Dublin II – Nomads by necessity and without any rights
The Dublin II Directive, introduced in 2003, stipulates that the country first reached by a refugee is responsible for processing that person’s application for asylum. As a result, the countries at the heart of Europe have abrogated their responsibility for refugees at the expense of those countries that are located on the external borders.
For many refugees, the odyssey begins with the first fingerprint: this ‘proof’ is stored in the EURODAC fingerprint database and determines that countries such as Greece or Italy are responsible for admitting the refugees into their territory. Refugees spend months, sometimes years, wandering around Europe without any rights in their struggle to reach a place where they might have a chance of leading a life in safety. They are stuck in prison camps and informal settlements, or risk their lives wedged under trucks or hiding in containers in an effort to reach their destination. Dublin II results in thousands of deportations within Europe each year, particularly to eastern and southern EU countries.
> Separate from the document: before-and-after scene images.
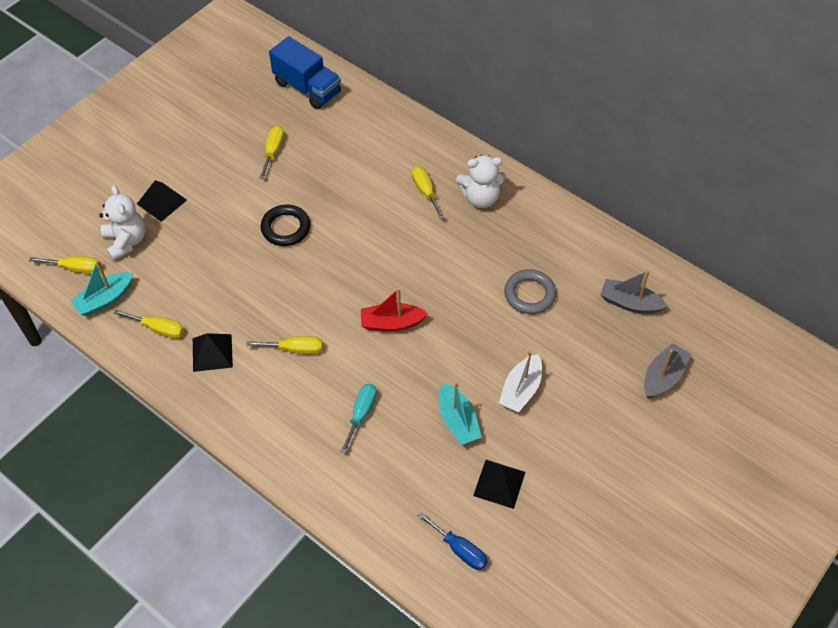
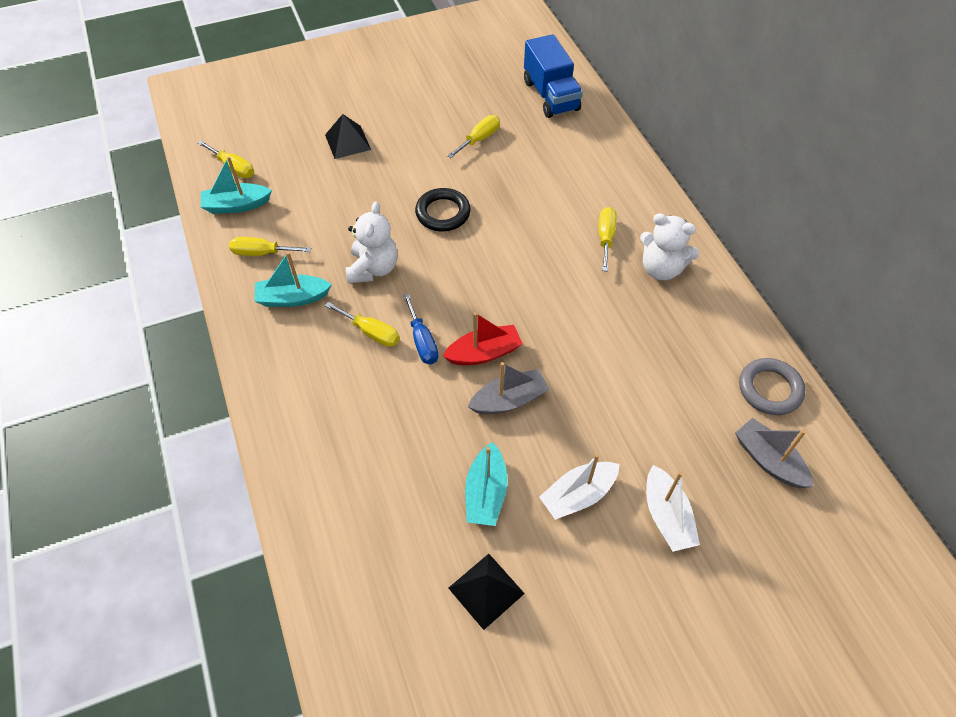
camera: 30 degrees right, 0 degrees up
white teddy bear [99,186,146,261] -> white teddy bear moved to [346,201,398,283]
yellow screwdriver [114,309,184,338] -> yellow screwdriver turned 135 degrees clockwise [229,237,311,256]
black pyramid [193,333,233,372] -> turquoise boat [254,252,332,307]
turquoise screwdriver [340,384,377,453] -> none
red boat [361,288,428,331] -> red boat turned 135 degrees clockwise [443,312,523,365]
blue screwdriver [418,512,488,570] -> blue screwdriver moved to [403,294,438,364]
grey ring [504,269,556,314] -> grey ring moved to [739,358,805,415]
grey boat [644,343,691,399] -> grey boat moved to [468,362,550,414]
none -> white boat [646,465,700,552]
National and European courts are increasingly being called upon to rule whether deportations under Dublin II are actually permissible. The documentation prepared in the course of projects that monitor the catastrophic human rights situation of refugees in Greece was one of the factors that prompted the European Court of Human Rights to pass a ruling at the beginning of 2011 that resulted in the suspension of deportations to Greece. The untenable conditions in Italy, Malta and Hungary have also been occupying the courts more and more since transnational border-monitoring projects started intensively researching and documenting the situation of refugees in these countries.
With its decision in the case MSS v Greece on January 21, 2011 the European Court of Human Rights (ECHR) made a clear sign, that deportations to Greece are considered to be violating peoples human rights. This decision marked a milestone in the struggle against Dublin II – specifically considering the case of Greece – which the latest’s since then have been stopped by almost all European member states.
While dublin II has been halted and Dublin III is being discussed as a reform of the actual system, some states continue deporting refugees silently back on the grounds of bilateral readmission agreements they have with Greece – among them Italy, Bulgaria and Macedonia.
Italy for example is returning constantly potential asylum seekers, unaccompanied minors and persons who have family in other EU-states and could reunite on the grounds of Dublin II – without giving them any chance to apply for asylum or seek for protection upon arrival in the Adriatic ports or the Italian shore.
Networks, NGOs and critical academics are increasingly joining forces in an attempt to get the Dublin II Directive abolished. A close exchange of information with the migrants concerned has become the central point of focus ever since the noborder camp on the Greek island of Lesvos in 2009. After all, the biggest challenge facing the Directive, which has long since collapsed, is the ongoing movement of the migrants themselves.